» Records excerpted from a collection
[Start of section]

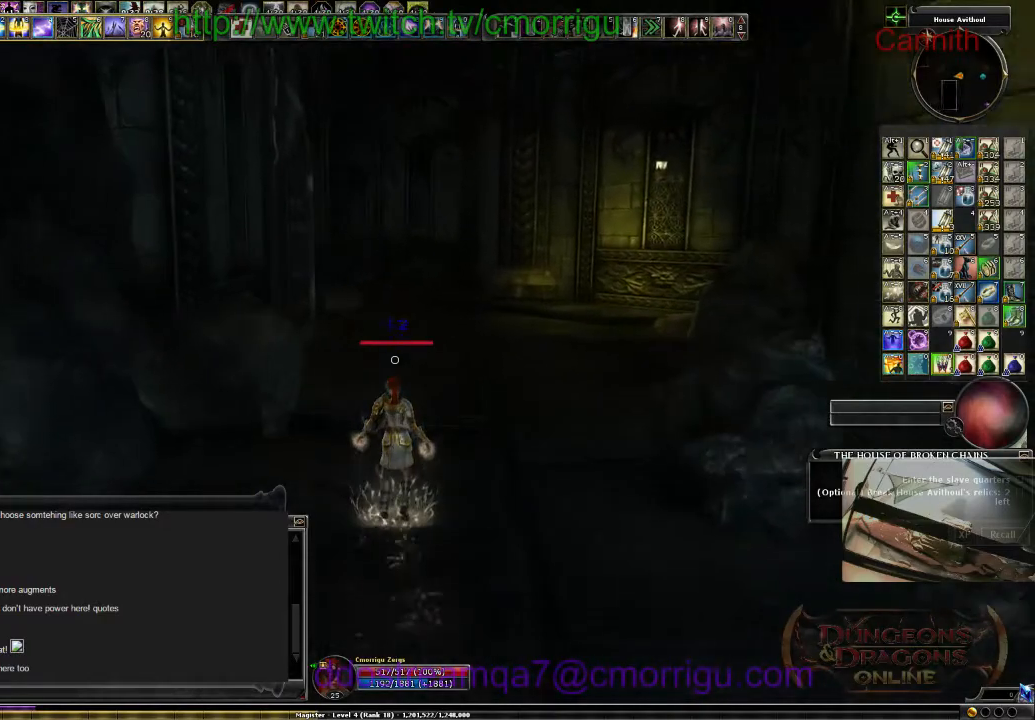
{"keys": ["w"], "events": []}
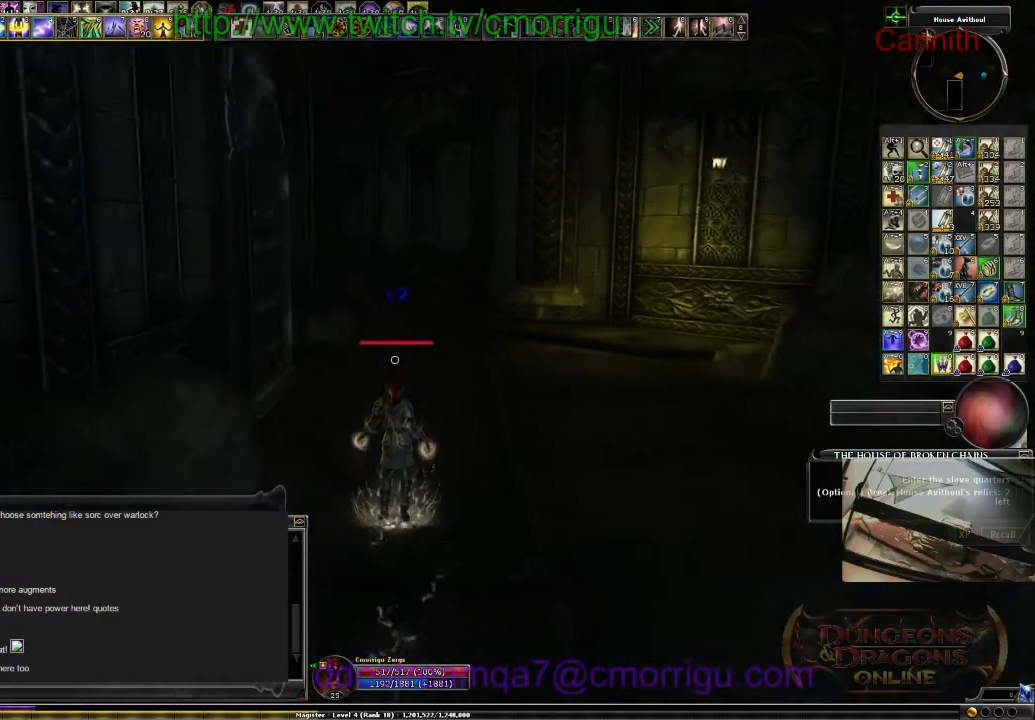
{"keys": ["w"], "events": []}
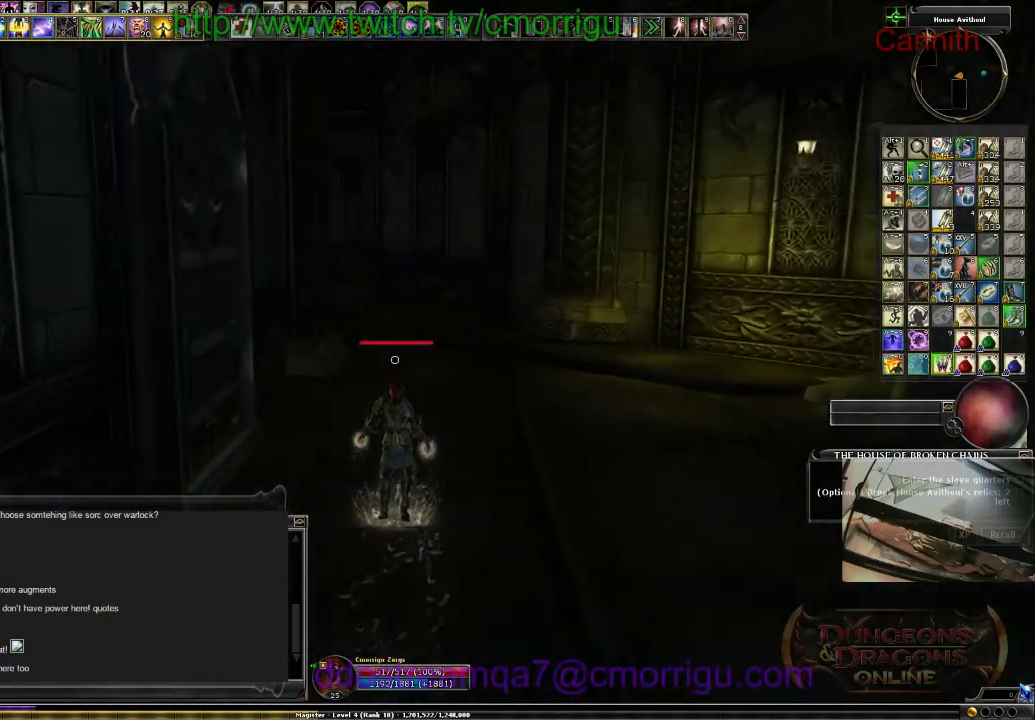
{"keys": ["d", "w"], "events": [[100, "d", "down"]]}
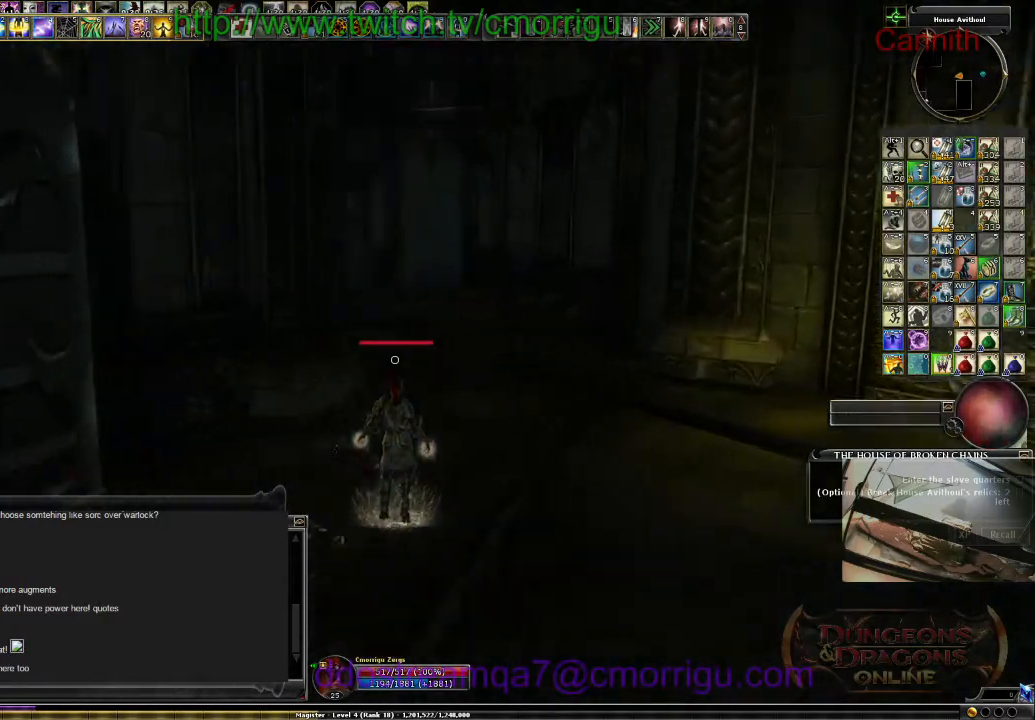
{"keys": ["d", "w"], "events": []}
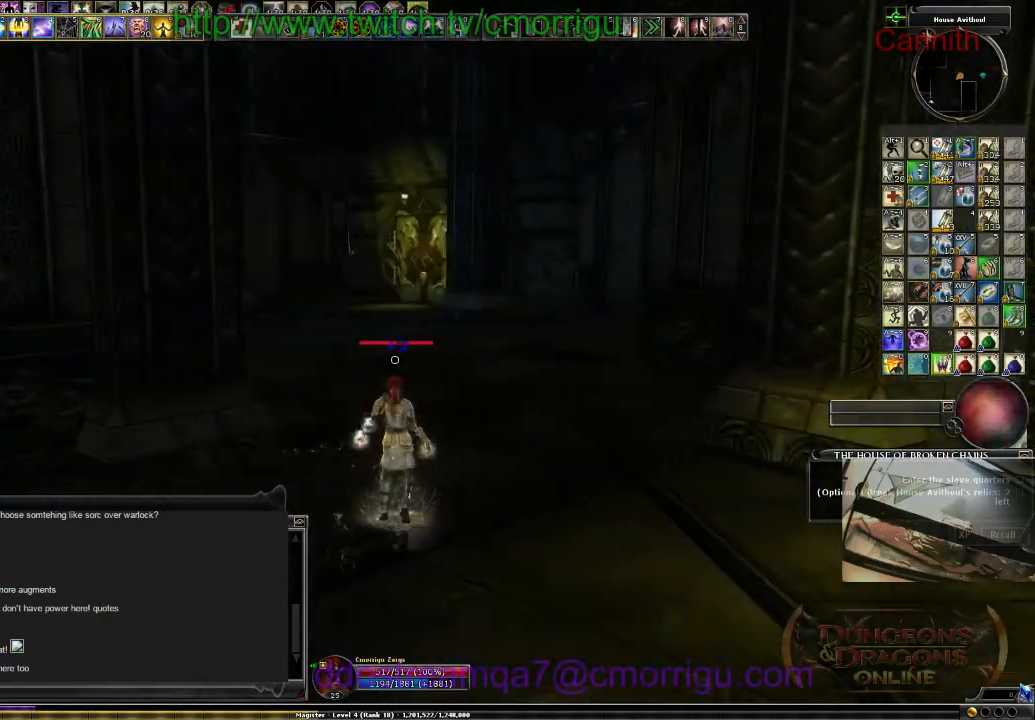
{"keys": ["w"], "events": [[67, "d", "up"]]}
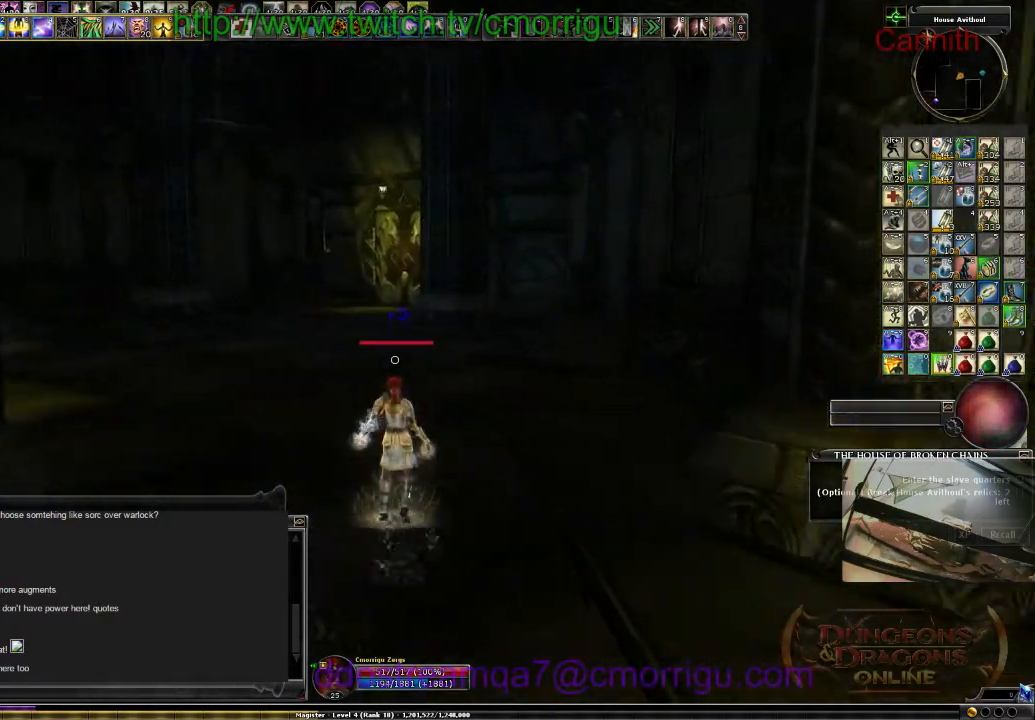
{"keys": ["w"], "events": []}
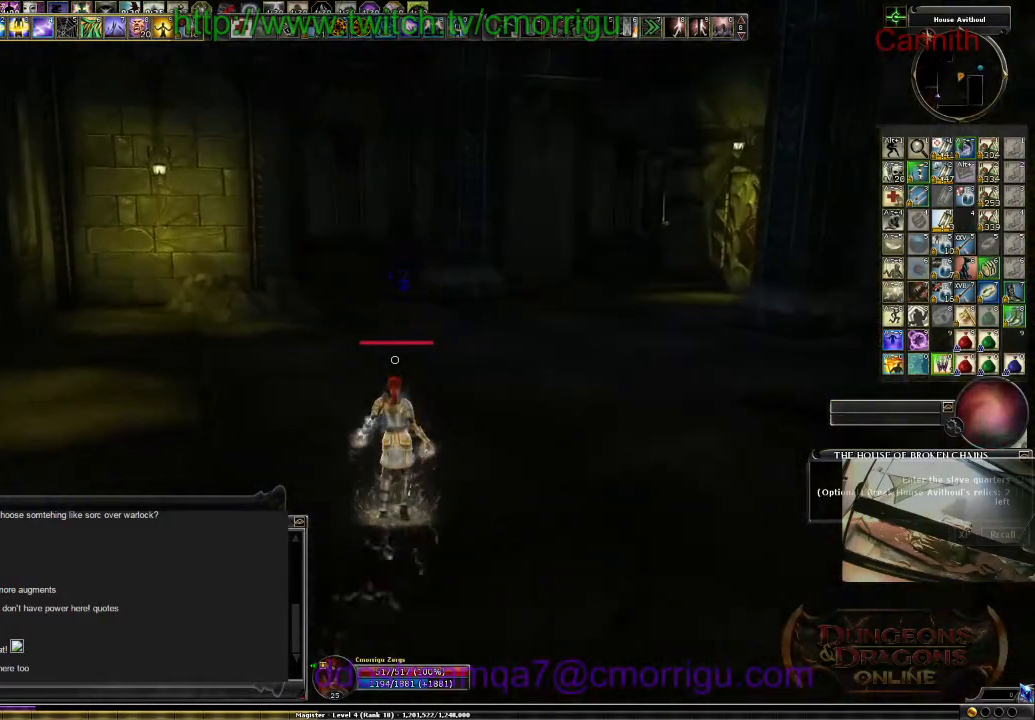
{"keys": ["a", "w"], "events": [[500, "a", "down"]]}
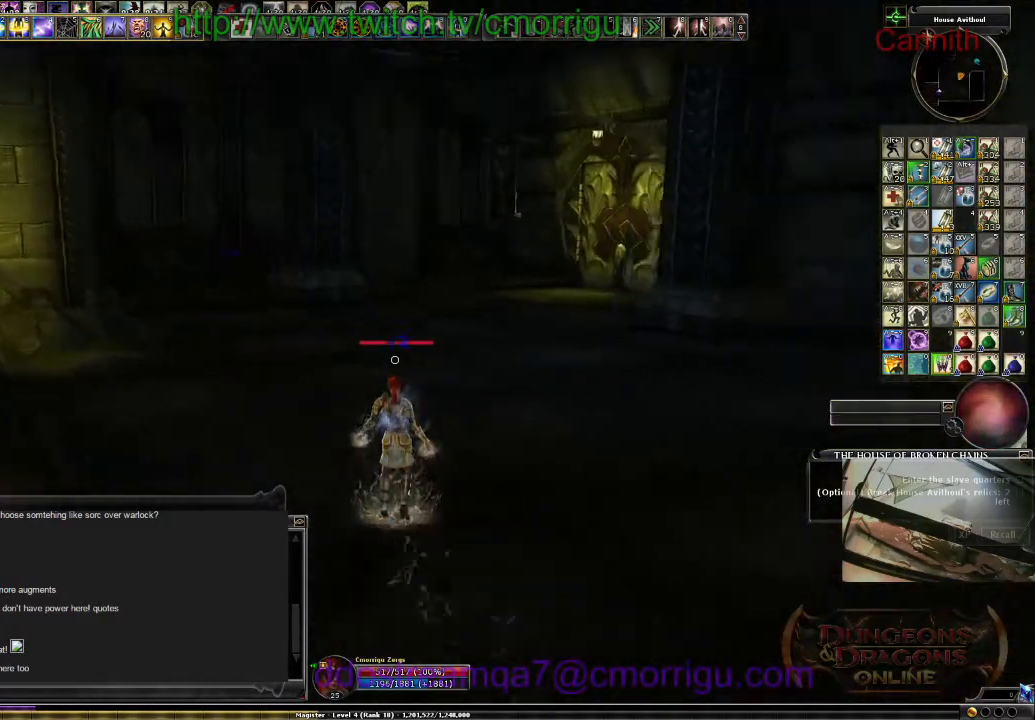
{"keys": ["a", "w"], "events": []}
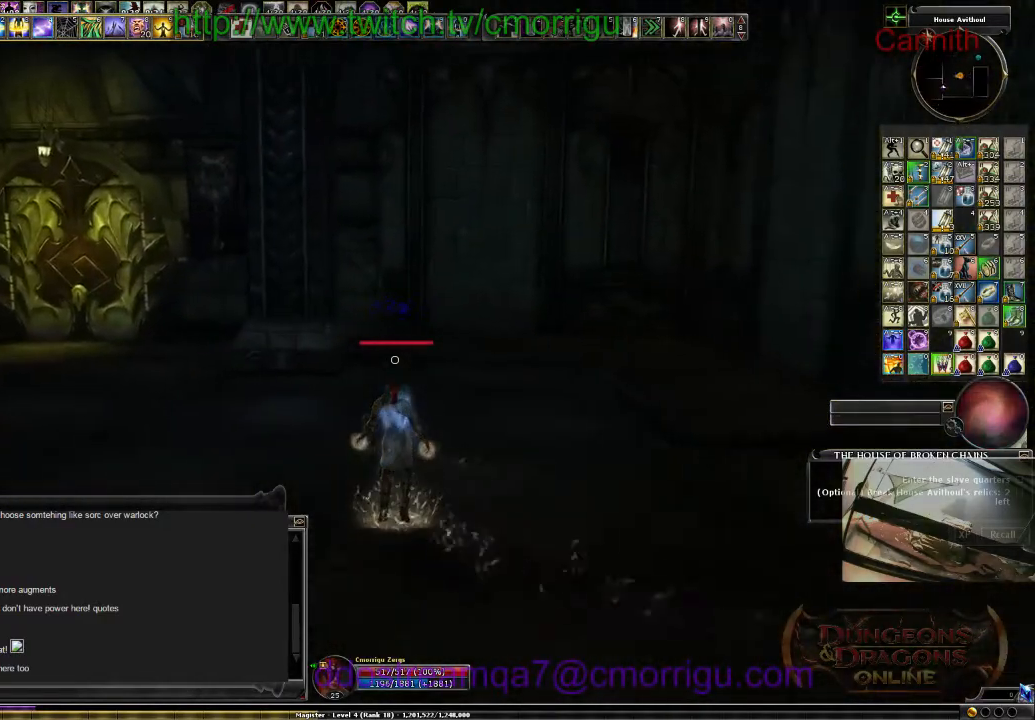
{"keys": ["a", "w"], "events": []}
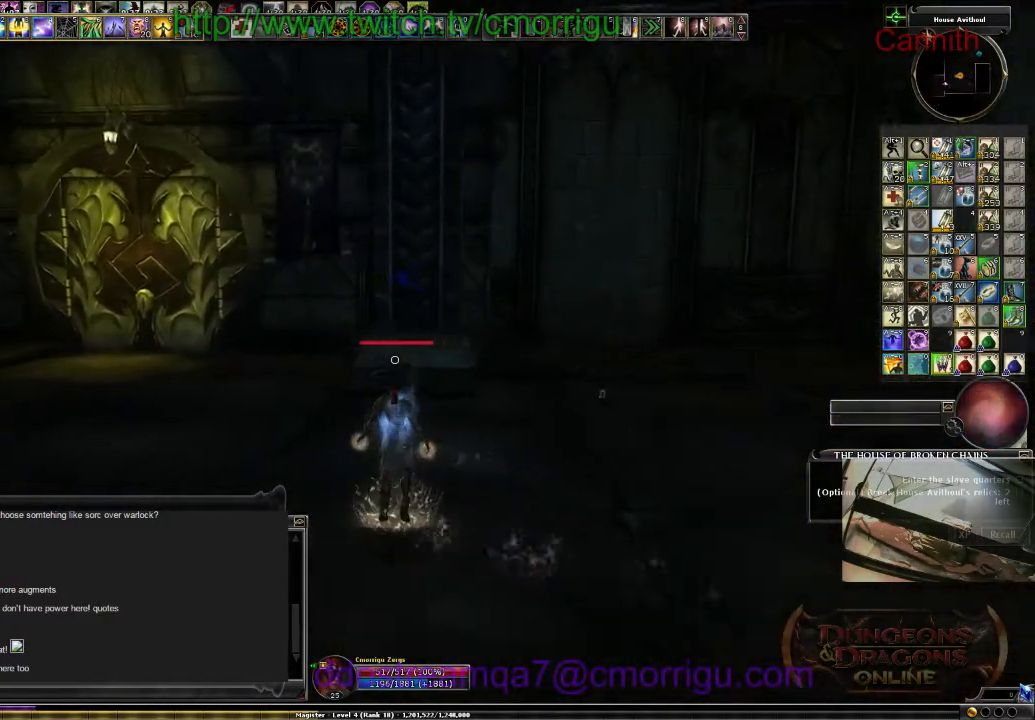
{"keys": ["a", "w"], "events": []}
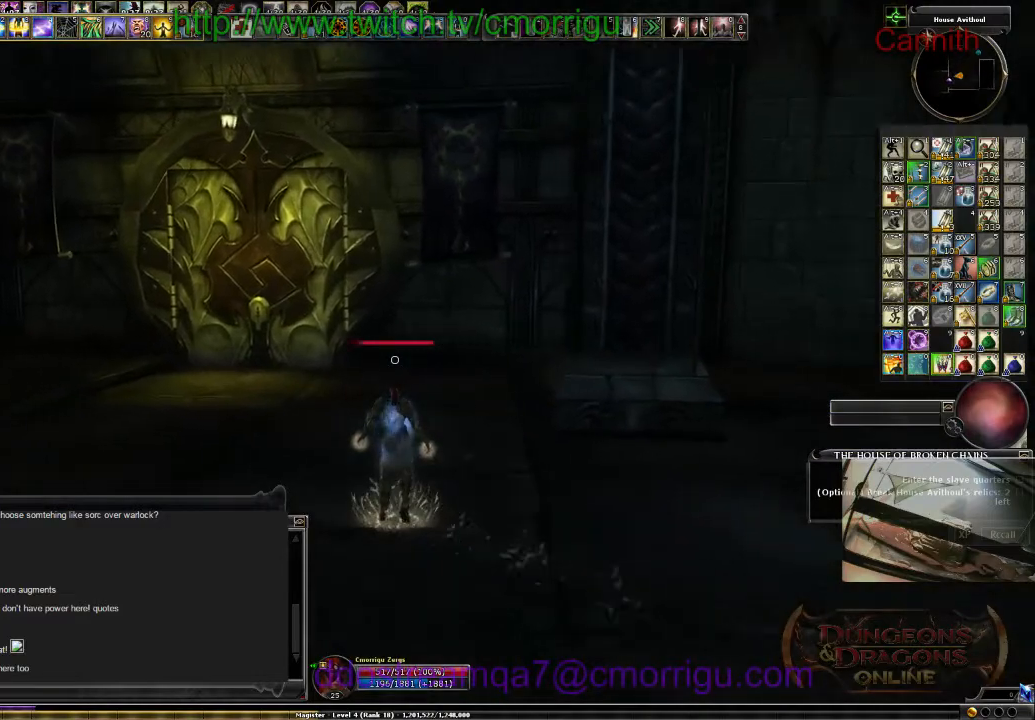
{"keys": ["w"], "events": [[300, "a", "up"]]}
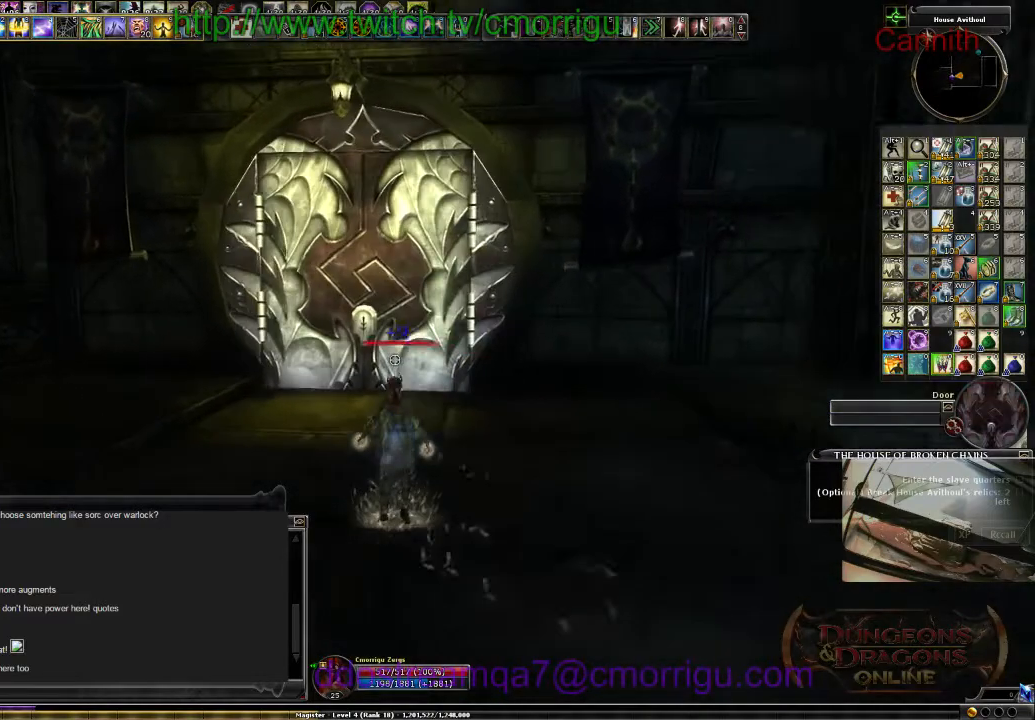
{"keys": [], "events": [[400, "w", "up"]]}
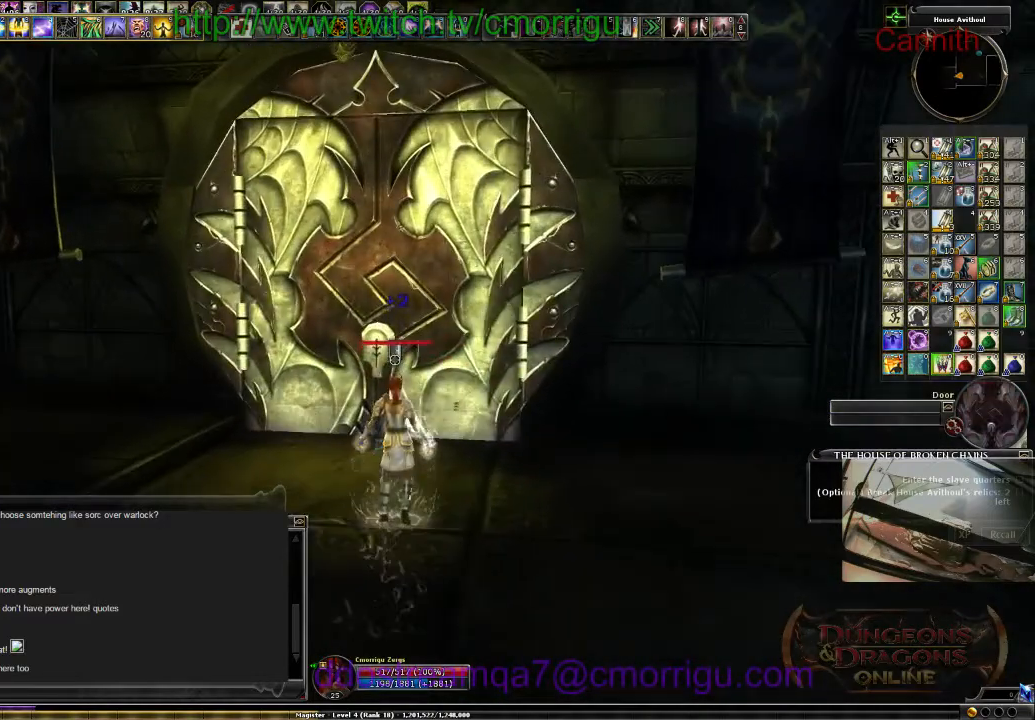
{"keys": [], "events": []}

[End of section]

» About this exercise
Only the number is wanted: how many lines in the preceding entries hold the string "down"?

» Answer space
2